==== Study material

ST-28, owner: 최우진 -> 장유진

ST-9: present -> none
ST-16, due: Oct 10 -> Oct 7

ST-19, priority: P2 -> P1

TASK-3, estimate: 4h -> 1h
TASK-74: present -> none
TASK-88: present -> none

========
==== Study material

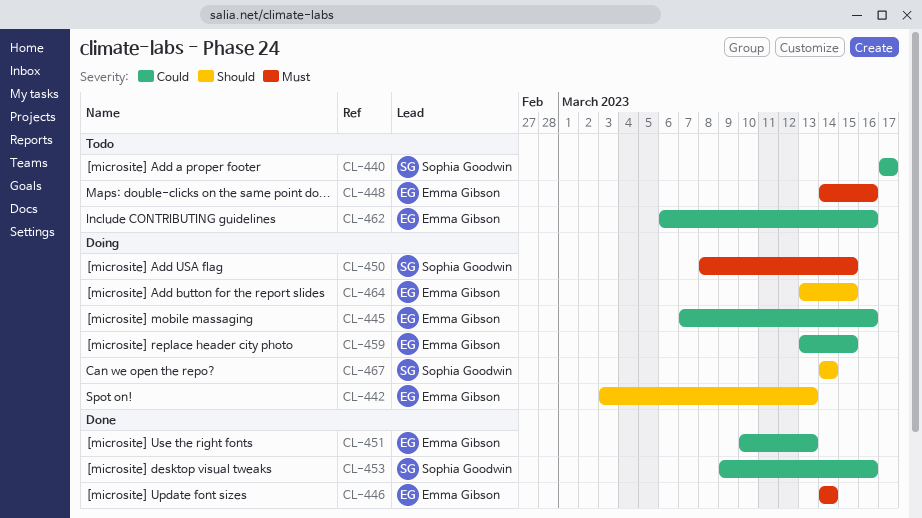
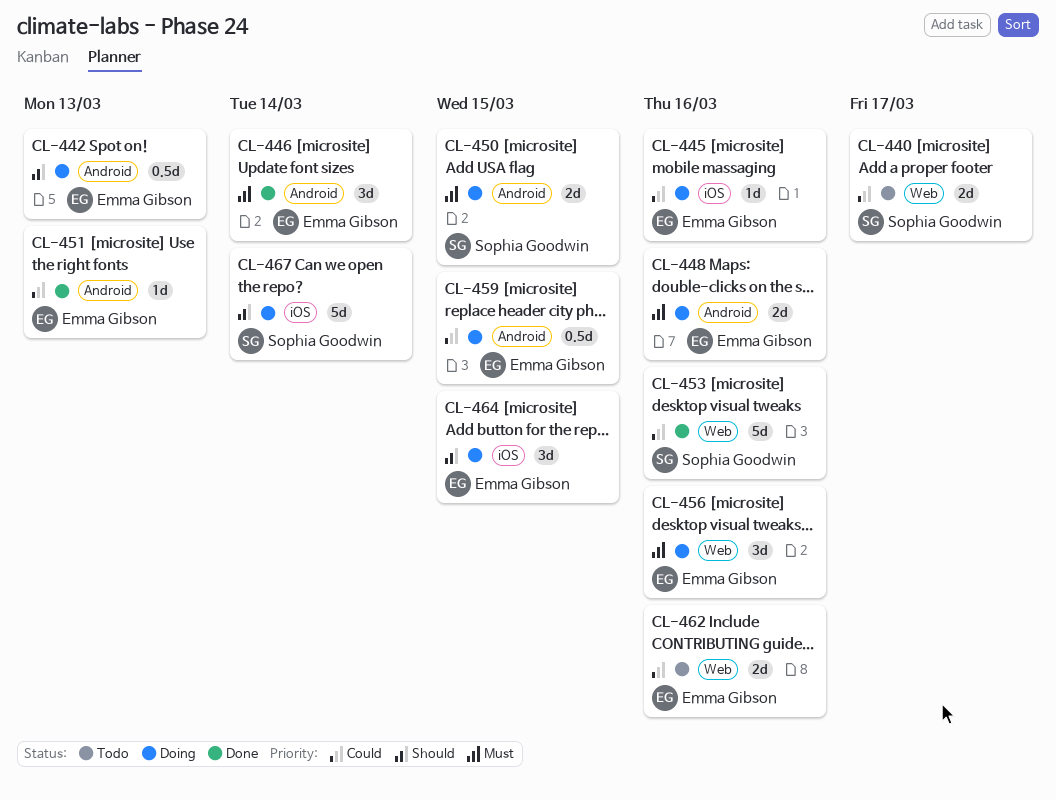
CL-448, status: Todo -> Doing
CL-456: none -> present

========
==== Study material

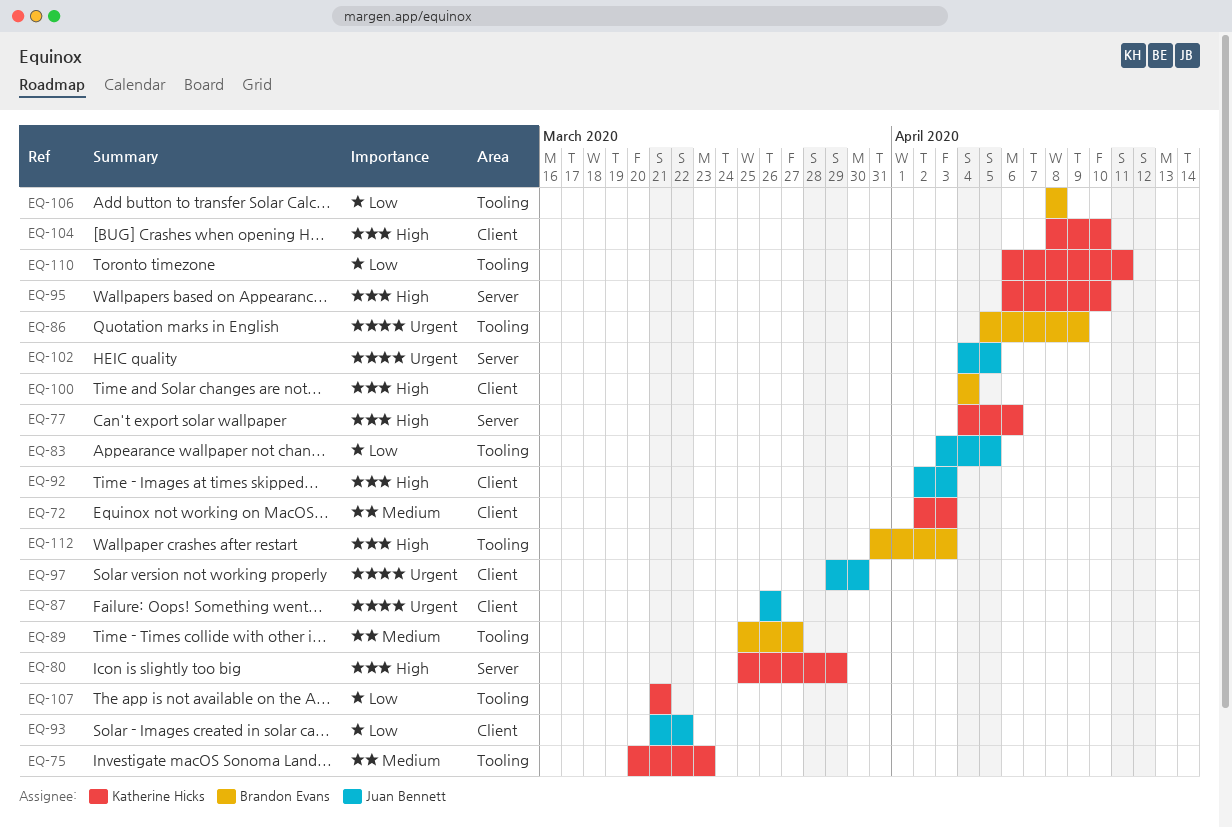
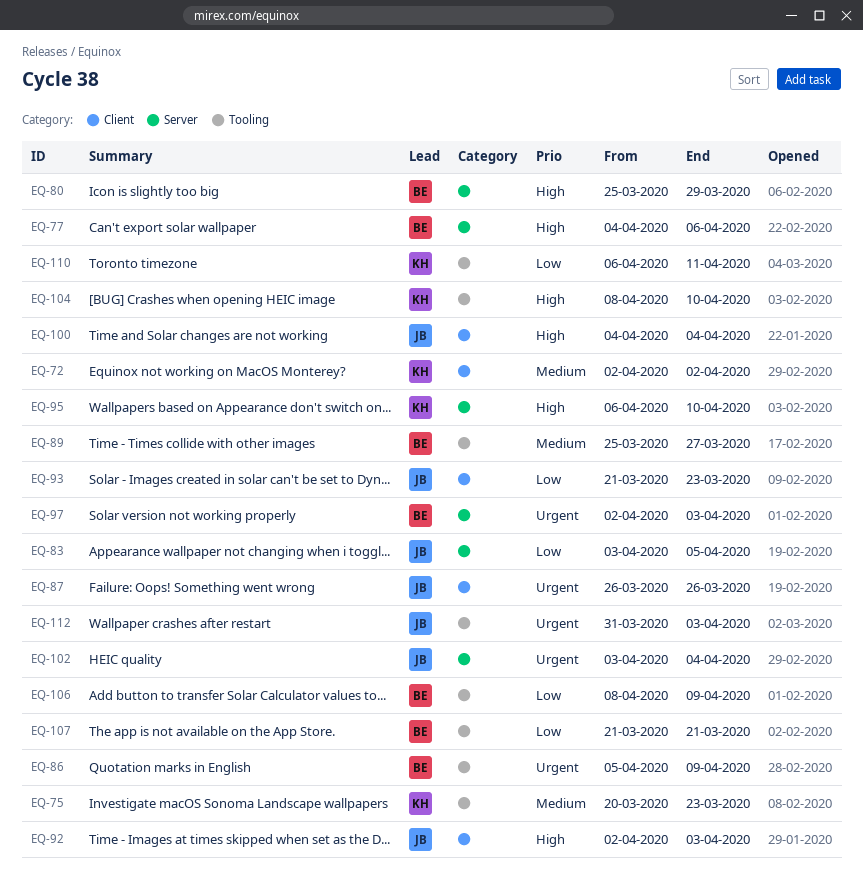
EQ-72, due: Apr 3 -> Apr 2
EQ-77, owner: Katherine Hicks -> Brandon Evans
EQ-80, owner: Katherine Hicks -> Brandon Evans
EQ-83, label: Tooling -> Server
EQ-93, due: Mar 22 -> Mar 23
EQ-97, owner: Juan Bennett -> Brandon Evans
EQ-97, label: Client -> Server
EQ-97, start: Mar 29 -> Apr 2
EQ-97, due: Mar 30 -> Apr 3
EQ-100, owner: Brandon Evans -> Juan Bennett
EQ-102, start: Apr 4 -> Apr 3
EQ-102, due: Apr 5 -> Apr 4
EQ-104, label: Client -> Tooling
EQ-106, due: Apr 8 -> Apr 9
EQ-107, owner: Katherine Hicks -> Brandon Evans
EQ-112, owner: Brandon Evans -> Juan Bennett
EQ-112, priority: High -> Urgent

========

- [Task instructions]: Extract each line holding the word "Server" from the records.

- [Completed exercise]:
EQ-83, label: Tooling -> Server
EQ-97, label: Client -> Server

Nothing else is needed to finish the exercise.